RECORDS TO PROCESS >>
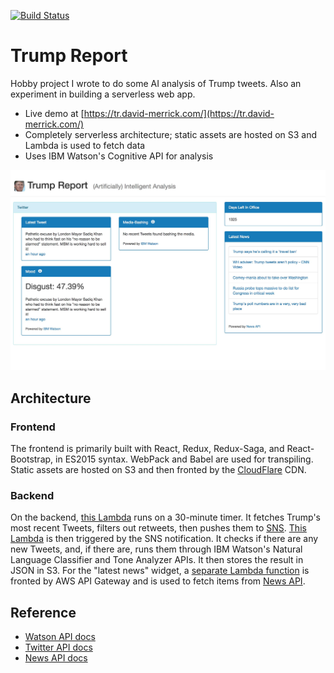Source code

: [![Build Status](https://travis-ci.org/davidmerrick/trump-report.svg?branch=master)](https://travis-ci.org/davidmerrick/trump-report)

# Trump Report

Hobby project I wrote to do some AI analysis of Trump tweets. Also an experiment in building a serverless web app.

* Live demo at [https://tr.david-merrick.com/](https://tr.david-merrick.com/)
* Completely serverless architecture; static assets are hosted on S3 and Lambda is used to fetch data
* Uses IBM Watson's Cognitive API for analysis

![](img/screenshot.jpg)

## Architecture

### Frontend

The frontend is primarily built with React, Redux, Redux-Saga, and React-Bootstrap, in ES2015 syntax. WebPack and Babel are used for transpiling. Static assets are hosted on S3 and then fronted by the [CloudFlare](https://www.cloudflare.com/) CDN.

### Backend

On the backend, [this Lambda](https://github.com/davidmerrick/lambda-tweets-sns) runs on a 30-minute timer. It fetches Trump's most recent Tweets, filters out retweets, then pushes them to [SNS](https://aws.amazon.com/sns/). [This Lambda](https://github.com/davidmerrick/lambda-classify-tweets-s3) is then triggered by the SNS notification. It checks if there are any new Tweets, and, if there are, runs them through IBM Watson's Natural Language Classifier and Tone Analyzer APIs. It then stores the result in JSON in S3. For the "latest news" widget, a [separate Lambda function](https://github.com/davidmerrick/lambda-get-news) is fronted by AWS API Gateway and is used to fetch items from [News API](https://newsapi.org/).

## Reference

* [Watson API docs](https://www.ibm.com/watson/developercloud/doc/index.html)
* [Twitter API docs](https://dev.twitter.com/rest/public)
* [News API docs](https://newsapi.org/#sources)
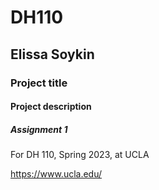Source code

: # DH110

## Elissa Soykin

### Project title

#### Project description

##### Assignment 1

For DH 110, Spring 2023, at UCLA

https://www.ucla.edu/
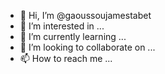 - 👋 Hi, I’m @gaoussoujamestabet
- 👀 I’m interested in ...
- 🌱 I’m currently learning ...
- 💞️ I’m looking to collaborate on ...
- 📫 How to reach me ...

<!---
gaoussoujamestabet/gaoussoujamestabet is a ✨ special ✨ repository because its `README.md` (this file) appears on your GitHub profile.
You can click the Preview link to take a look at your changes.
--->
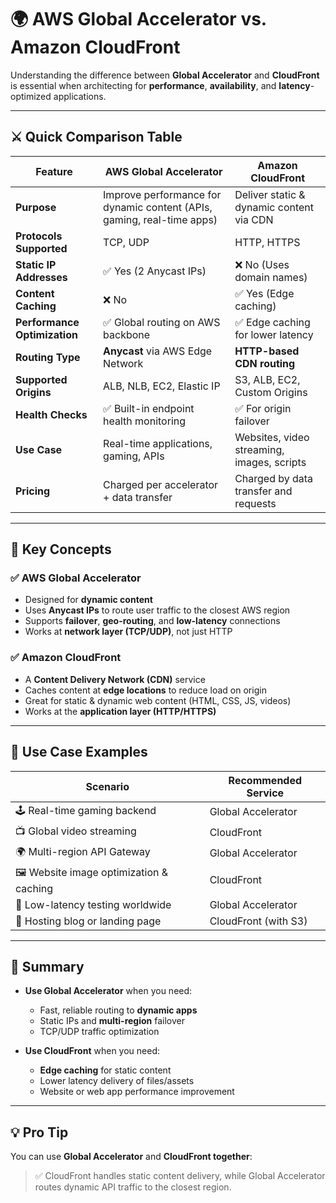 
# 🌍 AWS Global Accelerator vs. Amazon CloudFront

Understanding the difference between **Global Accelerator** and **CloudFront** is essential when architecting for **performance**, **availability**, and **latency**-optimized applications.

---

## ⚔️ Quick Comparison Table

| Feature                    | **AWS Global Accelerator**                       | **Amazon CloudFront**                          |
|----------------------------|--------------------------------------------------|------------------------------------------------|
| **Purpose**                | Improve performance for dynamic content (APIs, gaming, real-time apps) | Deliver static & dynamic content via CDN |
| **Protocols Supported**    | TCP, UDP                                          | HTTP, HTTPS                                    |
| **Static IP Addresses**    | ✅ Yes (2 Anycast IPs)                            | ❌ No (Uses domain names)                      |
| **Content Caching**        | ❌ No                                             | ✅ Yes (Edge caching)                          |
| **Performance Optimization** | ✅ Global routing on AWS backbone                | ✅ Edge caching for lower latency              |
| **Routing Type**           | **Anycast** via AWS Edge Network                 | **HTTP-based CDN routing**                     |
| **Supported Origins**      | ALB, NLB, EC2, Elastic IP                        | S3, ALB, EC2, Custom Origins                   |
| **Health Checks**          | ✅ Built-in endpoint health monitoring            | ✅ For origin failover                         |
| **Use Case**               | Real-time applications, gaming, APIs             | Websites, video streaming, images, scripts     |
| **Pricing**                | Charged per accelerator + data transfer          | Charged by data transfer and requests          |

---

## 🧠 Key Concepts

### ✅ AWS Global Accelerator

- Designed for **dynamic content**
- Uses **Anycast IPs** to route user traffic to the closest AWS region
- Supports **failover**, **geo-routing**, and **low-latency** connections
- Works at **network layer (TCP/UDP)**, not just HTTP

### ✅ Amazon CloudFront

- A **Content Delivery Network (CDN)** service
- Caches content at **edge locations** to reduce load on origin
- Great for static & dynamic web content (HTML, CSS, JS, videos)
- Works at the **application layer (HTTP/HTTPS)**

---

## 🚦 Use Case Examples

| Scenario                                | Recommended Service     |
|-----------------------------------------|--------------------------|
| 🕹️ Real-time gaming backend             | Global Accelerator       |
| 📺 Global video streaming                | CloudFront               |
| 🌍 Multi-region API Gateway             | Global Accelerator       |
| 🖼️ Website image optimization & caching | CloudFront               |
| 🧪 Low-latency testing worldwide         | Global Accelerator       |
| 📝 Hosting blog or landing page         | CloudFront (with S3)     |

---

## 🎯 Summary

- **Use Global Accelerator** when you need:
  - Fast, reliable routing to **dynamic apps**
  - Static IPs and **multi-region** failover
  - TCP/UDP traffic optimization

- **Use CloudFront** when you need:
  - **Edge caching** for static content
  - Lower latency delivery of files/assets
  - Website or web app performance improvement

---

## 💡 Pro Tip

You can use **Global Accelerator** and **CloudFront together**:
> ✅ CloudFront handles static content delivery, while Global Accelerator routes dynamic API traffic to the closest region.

==

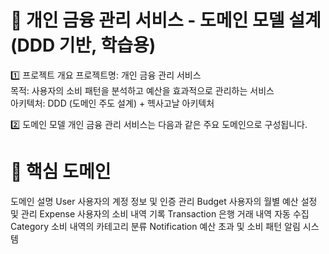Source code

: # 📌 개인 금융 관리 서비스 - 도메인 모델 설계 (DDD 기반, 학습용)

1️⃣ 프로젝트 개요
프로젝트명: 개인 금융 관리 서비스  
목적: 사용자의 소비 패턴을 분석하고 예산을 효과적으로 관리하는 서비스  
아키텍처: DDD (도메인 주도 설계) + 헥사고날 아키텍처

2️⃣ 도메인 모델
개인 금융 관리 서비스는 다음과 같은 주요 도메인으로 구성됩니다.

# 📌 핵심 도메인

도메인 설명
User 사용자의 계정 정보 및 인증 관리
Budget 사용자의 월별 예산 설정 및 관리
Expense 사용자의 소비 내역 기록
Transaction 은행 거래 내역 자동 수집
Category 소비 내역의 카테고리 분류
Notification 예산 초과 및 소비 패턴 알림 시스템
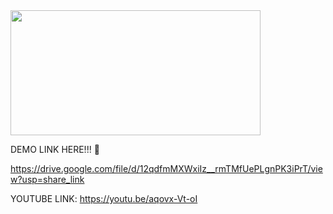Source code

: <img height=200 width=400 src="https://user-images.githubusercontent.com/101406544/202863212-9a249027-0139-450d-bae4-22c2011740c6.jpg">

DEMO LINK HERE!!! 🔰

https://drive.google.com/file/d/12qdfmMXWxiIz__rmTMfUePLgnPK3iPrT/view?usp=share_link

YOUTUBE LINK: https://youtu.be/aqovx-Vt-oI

EXERCISE BRIEF >>
Using the records above, write out exactly the lines between the one holding "Real-time gaming backend" and the one holding "Website image optimization", inclusive; leave everything else out.

FINISHED EXERCISE >>
| 🕹️ Real-time gaming backend             | Global Accelerator       |
| 📺 Global video streaming                | CloudFront               |
| 🌍 Multi-region API Gateway             | Global Accelerator       |
| 🖼️ Website image optimization & caching | CloudFront               |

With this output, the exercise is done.